Research

Information security

Hybrid Meta-Heuristic Feature Selection Model for Network Traffic-based Intrusion Detection in AIoT

Oct. 2025. By Young-Sik Jeong

Keyword: Artificial intelligence of things, Intrusion detection, Feature selection, Machine learning, Mutual information


Figure 1. Intrusion detection scheme based on multivariate network traffic features.

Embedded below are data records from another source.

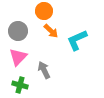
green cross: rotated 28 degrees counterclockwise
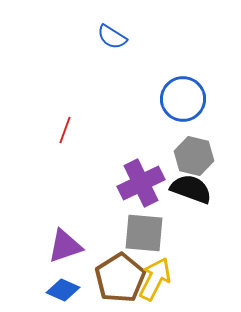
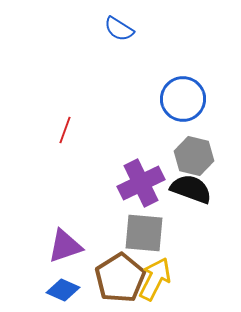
blue semicircle: moved 7 px right, 8 px up
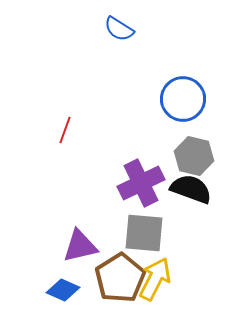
purple triangle: moved 15 px right; rotated 6 degrees clockwise
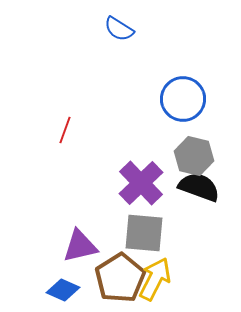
purple cross: rotated 18 degrees counterclockwise
black semicircle: moved 8 px right, 2 px up
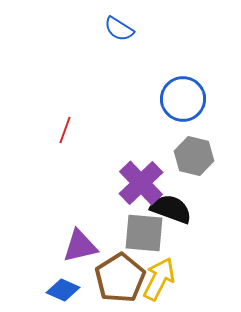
black semicircle: moved 28 px left, 22 px down
yellow arrow: moved 4 px right
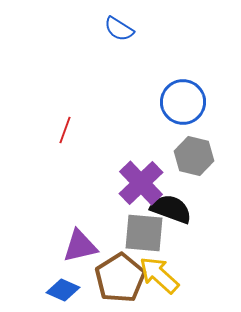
blue circle: moved 3 px down
yellow arrow: moved 4 px up; rotated 75 degrees counterclockwise
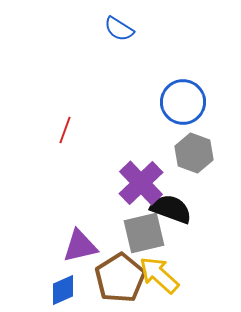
gray hexagon: moved 3 px up; rotated 6 degrees clockwise
gray square: rotated 18 degrees counterclockwise
blue diamond: rotated 48 degrees counterclockwise
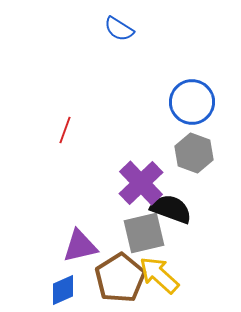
blue circle: moved 9 px right
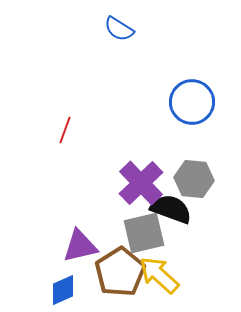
gray hexagon: moved 26 px down; rotated 15 degrees counterclockwise
brown pentagon: moved 6 px up
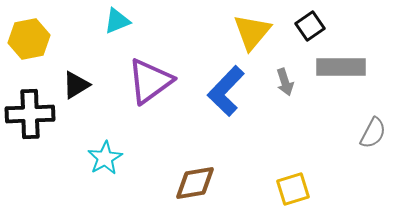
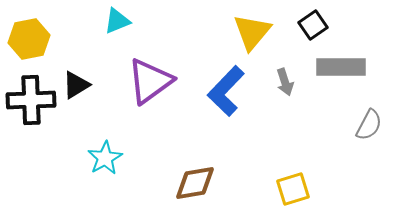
black square: moved 3 px right, 1 px up
black cross: moved 1 px right, 14 px up
gray semicircle: moved 4 px left, 8 px up
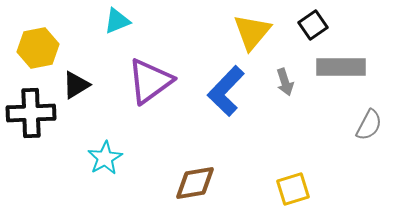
yellow hexagon: moved 9 px right, 9 px down
black cross: moved 13 px down
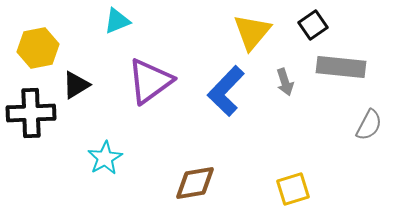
gray rectangle: rotated 6 degrees clockwise
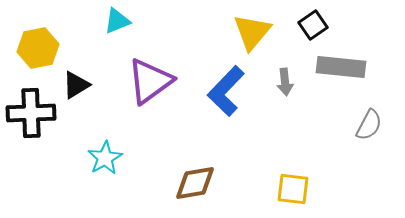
gray arrow: rotated 12 degrees clockwise
yellow square: rotated 24 degrees clockwise
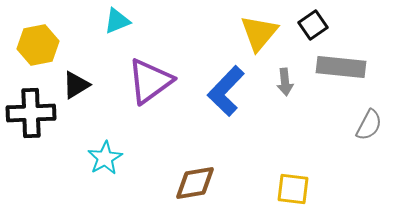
yellow triangle: moved 7 px right, 1 px down
yellow hexagon: moved 3 px up
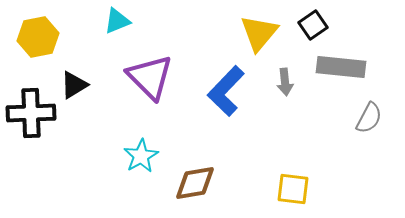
yellow hexagon: moved 8 px up
purple triangle: moved 4 px up; rotated 39 degrees counterclockwise
black triangle: moved 2 px left
gray semicircle: moved 7 px up
cyan star: moved 36 px right, 2 px up
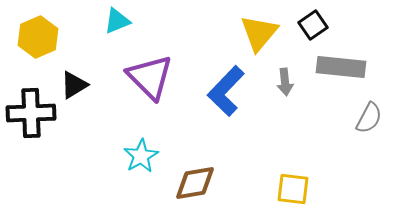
yellow hexagon: rotated 12 degrees counterclockwise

With the advent of the sixth-generation wireless technology, the importance of using artificial intelligence of things (AIoT) devices is increasing to enhance efficiency. As massive volumes of data are collected and stored in these AIoT environments, each device becomes a potential attack target, leading to increased security vulnerabilities. Therefore, intrusion detection studies have been conducted to detect malicious network traffic. However, existing studies have been biased toward conducting in-depth analyses of individual packets to improve accuracy or applying flow-based statistical information to ensure real-time performance. Effectively responding to complex and multifaceted threats in large-scale AIoT environments is challenging. This study proposes a hybrid multivariate network traffic (HyMNeT) feature-based intrusion detection system that applies a hybrid meta-heuristic feature selection approach to create a secure and efficient AIoT environment. The HyMNeT system selects critical features by applying mutual information maximization (MIM) and the maximal information coefficient (MIC) based on statistical features of the network traffic flow and raw packet features. This system employs the reference vector-guided evolutionary algorithm to search for optimal thresholds that maximize MIM scores while minimizing MIC scores. An evaluation of the selected multivariate network traffic feature set using four machine learning models on the BoT-IoT and ToN-IoT datasets resulted in average accuracy, precision, recall, and F1-score values of 0.9844, 0.9897, 0.9844, and 0.9859, respectively. This work demonstrates that HyMNeT performs detection consistently and stably across all models.